After a prolonged silence on Creative Cloud's digital asset-management tool, Adobe's finally started the process of rebuilding Bridge.

Lori Grunin Senior Editor / Advice
I've been reviewing hardware and software, devising testing methodology and handed out buying advice for what seems like forever; I'm currently absorbed by computers and gaming hardware, but previously spent many years concentrating on cameras. I've also volunteered with a cat rescue for over 15 years doing adoptions, designing marketing materials, managing volunteers and, of course, photographing cats.

^^^^^^^^^^^^^^^^

▶ _Task 1_: According to the Adobe Bridge excerpt, for how long has the writer volunteered with a cat rescue?
▶ _Task 2_: Write a continuation of the Adobe Bridge excerpt that picks up after its final sentence.

^^^^^^^^^^^^^^^^

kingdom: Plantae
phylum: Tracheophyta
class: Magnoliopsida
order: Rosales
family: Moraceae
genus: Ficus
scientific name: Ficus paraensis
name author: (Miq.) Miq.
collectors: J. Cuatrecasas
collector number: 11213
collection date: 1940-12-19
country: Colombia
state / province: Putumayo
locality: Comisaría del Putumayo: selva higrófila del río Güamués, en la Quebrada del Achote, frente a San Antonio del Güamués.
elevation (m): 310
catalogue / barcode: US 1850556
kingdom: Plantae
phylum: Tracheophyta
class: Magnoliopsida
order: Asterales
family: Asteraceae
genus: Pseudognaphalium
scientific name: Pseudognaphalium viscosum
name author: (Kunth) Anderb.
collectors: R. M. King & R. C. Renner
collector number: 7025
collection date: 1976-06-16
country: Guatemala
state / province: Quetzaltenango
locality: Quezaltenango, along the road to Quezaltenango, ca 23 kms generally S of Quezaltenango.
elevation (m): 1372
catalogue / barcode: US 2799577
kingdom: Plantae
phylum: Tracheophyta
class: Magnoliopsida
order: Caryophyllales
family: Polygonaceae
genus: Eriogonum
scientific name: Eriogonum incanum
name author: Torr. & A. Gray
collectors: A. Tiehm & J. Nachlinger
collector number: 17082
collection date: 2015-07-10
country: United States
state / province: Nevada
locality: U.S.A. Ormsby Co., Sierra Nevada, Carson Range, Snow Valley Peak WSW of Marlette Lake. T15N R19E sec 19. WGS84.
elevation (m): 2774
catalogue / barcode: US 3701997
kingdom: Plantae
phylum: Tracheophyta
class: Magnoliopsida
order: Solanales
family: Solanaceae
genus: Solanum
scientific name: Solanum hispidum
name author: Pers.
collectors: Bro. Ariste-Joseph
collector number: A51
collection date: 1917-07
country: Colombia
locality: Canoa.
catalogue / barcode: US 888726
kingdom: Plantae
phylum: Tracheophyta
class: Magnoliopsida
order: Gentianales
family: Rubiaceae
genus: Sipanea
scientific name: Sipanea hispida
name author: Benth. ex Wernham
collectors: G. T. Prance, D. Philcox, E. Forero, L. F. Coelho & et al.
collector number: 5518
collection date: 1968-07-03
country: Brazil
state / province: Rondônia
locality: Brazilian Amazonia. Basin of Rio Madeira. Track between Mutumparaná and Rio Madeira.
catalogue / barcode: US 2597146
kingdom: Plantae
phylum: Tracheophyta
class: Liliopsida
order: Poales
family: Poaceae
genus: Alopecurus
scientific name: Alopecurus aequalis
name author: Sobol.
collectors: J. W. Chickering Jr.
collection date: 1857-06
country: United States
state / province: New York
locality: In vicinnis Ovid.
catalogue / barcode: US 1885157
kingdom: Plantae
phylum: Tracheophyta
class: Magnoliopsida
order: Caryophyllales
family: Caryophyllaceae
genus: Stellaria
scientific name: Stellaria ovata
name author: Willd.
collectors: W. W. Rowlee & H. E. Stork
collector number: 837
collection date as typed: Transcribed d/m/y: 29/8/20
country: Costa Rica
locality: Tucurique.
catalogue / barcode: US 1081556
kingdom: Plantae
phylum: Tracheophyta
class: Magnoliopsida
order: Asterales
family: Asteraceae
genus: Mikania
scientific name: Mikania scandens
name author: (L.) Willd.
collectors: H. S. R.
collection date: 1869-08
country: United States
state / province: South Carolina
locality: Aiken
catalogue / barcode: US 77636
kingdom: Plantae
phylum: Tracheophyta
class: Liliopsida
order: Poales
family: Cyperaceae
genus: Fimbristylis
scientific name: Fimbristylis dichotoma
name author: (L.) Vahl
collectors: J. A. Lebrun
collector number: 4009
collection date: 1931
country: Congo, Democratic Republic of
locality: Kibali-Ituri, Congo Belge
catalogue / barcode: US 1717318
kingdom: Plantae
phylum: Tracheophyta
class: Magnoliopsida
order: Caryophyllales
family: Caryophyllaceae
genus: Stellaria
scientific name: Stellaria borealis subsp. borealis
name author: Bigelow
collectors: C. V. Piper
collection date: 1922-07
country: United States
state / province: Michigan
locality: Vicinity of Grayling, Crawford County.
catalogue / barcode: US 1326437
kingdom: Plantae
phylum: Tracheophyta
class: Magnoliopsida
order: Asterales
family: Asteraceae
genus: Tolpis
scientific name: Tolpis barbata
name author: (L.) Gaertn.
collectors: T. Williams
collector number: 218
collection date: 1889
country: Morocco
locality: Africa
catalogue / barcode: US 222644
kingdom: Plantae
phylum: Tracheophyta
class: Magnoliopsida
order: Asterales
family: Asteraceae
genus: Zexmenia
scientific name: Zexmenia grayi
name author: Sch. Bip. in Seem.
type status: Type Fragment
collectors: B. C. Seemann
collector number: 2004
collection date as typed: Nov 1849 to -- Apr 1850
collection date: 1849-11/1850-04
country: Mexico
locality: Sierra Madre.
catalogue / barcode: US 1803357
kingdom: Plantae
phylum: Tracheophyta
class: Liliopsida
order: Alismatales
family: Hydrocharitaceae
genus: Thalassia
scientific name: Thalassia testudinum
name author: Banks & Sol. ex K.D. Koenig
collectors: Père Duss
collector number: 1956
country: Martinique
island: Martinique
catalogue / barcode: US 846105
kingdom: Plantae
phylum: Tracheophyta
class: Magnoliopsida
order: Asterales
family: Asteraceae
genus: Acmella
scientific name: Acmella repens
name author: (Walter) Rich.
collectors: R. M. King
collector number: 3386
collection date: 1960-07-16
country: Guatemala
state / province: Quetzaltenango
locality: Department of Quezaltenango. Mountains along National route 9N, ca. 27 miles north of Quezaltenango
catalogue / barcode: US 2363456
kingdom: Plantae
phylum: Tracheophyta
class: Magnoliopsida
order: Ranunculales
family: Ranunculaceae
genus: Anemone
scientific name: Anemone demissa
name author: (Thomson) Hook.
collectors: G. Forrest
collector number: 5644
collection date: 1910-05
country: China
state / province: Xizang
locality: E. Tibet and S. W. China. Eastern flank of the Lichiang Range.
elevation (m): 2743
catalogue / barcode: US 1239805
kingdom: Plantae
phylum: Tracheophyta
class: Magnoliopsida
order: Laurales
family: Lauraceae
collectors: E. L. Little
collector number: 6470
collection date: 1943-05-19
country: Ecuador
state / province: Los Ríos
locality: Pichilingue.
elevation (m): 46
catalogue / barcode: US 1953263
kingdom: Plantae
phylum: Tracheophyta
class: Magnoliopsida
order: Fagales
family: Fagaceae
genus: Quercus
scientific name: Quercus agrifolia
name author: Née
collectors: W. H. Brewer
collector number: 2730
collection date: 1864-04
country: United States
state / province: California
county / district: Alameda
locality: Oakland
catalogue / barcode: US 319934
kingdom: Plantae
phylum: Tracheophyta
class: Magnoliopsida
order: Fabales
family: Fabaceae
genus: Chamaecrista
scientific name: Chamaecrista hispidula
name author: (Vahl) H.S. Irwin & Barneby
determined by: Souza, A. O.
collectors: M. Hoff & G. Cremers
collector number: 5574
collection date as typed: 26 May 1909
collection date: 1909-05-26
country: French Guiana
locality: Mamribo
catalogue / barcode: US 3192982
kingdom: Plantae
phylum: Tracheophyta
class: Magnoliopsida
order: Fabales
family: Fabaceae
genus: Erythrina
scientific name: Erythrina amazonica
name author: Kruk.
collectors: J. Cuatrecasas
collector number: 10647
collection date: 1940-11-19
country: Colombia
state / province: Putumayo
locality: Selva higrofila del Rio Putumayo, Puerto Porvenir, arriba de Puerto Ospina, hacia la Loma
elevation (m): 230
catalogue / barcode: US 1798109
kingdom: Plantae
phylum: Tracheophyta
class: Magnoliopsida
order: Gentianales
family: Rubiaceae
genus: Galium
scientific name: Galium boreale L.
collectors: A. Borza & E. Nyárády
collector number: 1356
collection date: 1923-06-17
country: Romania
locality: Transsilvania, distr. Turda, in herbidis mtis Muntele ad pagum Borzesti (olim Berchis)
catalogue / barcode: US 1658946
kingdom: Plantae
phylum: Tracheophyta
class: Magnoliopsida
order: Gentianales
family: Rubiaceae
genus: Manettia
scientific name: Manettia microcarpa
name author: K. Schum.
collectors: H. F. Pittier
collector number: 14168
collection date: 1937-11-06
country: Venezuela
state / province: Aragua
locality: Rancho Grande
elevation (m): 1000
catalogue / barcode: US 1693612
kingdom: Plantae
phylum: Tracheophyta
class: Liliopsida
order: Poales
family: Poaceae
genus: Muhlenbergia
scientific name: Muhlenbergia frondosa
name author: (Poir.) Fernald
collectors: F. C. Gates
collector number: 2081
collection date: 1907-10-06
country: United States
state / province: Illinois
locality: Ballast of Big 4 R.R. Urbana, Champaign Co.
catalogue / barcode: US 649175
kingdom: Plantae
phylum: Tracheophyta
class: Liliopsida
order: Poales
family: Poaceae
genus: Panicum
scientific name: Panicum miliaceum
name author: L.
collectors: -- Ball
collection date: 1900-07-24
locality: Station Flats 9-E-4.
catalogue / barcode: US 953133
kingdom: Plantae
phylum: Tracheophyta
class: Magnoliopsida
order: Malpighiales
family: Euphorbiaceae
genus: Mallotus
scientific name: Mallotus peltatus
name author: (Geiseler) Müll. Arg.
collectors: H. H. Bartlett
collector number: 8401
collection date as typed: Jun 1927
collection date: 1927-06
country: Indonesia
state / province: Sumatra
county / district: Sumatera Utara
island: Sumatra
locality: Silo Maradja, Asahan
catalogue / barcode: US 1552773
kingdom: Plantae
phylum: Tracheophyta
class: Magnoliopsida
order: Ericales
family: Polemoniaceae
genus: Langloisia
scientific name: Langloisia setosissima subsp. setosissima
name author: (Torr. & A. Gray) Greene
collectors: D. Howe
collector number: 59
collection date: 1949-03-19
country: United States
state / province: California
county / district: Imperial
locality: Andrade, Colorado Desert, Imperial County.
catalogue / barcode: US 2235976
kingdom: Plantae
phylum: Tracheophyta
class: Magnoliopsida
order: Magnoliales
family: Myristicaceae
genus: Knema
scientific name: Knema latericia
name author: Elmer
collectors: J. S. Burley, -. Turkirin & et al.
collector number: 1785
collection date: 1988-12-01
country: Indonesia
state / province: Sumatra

^^^^^^^^^^^^^^^^

▶ _Exercise output 1_: For over 15 years.

▶ _Exercise output 2_:
Expertise Photography, PCs and laptops, gaming and gaming accessories
Lori Grunin
2 min read
Lori Grunin/CNET

For a developer of tools for creative professionals, Adobe has been remarkably lax at asset management. The only tool it offers to manage more than just a limited set of file types has been Adobe Bridge, which hasn't been substantially updated in years. I have a press deck from 2008 -- that's circa Photoshop CS4 -- with screenshots that look almost identical to its current state. All it's really gotten since the 64-bit OS update in CS6 (version 5.x) has been camera raw codec updates to keep Photoshop in sync with Lightroom. Creative Cloud Libraries fill some of the gaps, but are really insufficient for even medium-scale media management. And most important, Libraries don't manage anything locally and you have to be logged in to CC to access assets.

So, welcome Bridge CC 6.2. From a power-user perspective, the most important visible enhancements are changes in the way the thumbnail cache is handled and the control you have over it, as well as more intelligent thumbnail generation. There's more automated cache management, as well as the ability to set it to always compact on exit and to automatically purge cache items older than a specified number of days. And no longer will you have to wait for all the thumbnails to render and the filter pane to populate; Bridge now generates thumbnails on demand and during idle time. The result of all of these changes should be faster browsing and search and more efficient operation overall.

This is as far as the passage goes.